Sober Steering Funding Announced at St. Clair



If the human devastation caused by drunk driving is substantially reduced by technology during the next several years, St. Clair will be partially responsible for that accomplishment.

Last year, the college's Mechanical Engineering Technology-Automotive Product Design (APD) program began providing research assistance to an innovative company called Sober Steering Sensors Canada Inc. Founded by a Windsor native, Dr. Dennis Bellehumeur, the company aims to create a sensor-laden steering wheel which gauges a driver's blood-alcohol content. An excessive reading would automatically lock the vehicle's drive-train system, making it impossible to drive. The sensor system could also be installed on all sorts of other vehicles, including boats, snowmobiles and motorcycles.

In mid-May, the shop-floor of St. Clair's Ford Centre for Excellence in Manufacturing was used as the setting for a federal grant presentation, to allow Sober Steering to continue the research needed to eventually bring its product to market. Essex Member of Parliament Jeff Watson (Conservative) announced funding of $1.46 million to the company, from the Federal Economic Development Agency for Southern Ontario. The company had previously received a grant of a similar amount from the provincial government.

"The federal investment ... will help stop drunk drivers in their driveways or on our waterways," Watson said. "This investment is about protecting innocent lives, while putting Windsor-Essex families back to work in the economy of the future."

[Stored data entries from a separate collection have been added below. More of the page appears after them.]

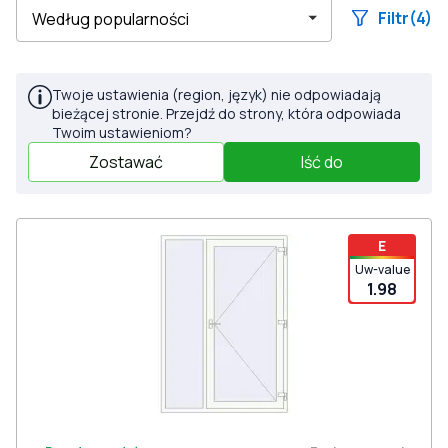
Filtr
(4)
Twoje ustawienia (region, język) nie odpowiadają
bieżącej stronie. Przejdź do strony, która odpowiada
Twoim ustawieniom?
Zostawać
Iść do
E
Uw-value
1.98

Bringing this project from the idea stage to the factory has required extensive research-and-development. That is where St. Clair entered the picture. It, and the University of Windsor and London's University of Western Ontario, have been working on the nuts and bolts of Bellehumeur's brainstorm for the past couple of years. This past year, a half-dozen APD students in Professor Pawel Lukawski's class studied the "mechanical side" of the process. The St. Clair students - now grads - were Bradley Brosseau, Ian Neubauer, Gerry Nardiello, Rafi Matti and Ralf Janko. While students at the other schools tinkered with the steering wheel's sensors, those at St. Clair created computerized mock-ups of the other end of the system: the locking of the drive-train (for both automatic and manual transmissions).

In the above photo: Sober Steering Senior Vice-President Al Maghnieh and company founder and Chief Executive Officer Dr. Dennis Bellehumeur are on the left; Essex MP Jeff Watson is on the right; and in the centre are St. Clair Automotive Product Design Professor Pawel Lukawski, and students/researchers Bradley Brosseau, Ian Neubauer, Gerry Nardiello, Rafi Matti and Ralf Janko.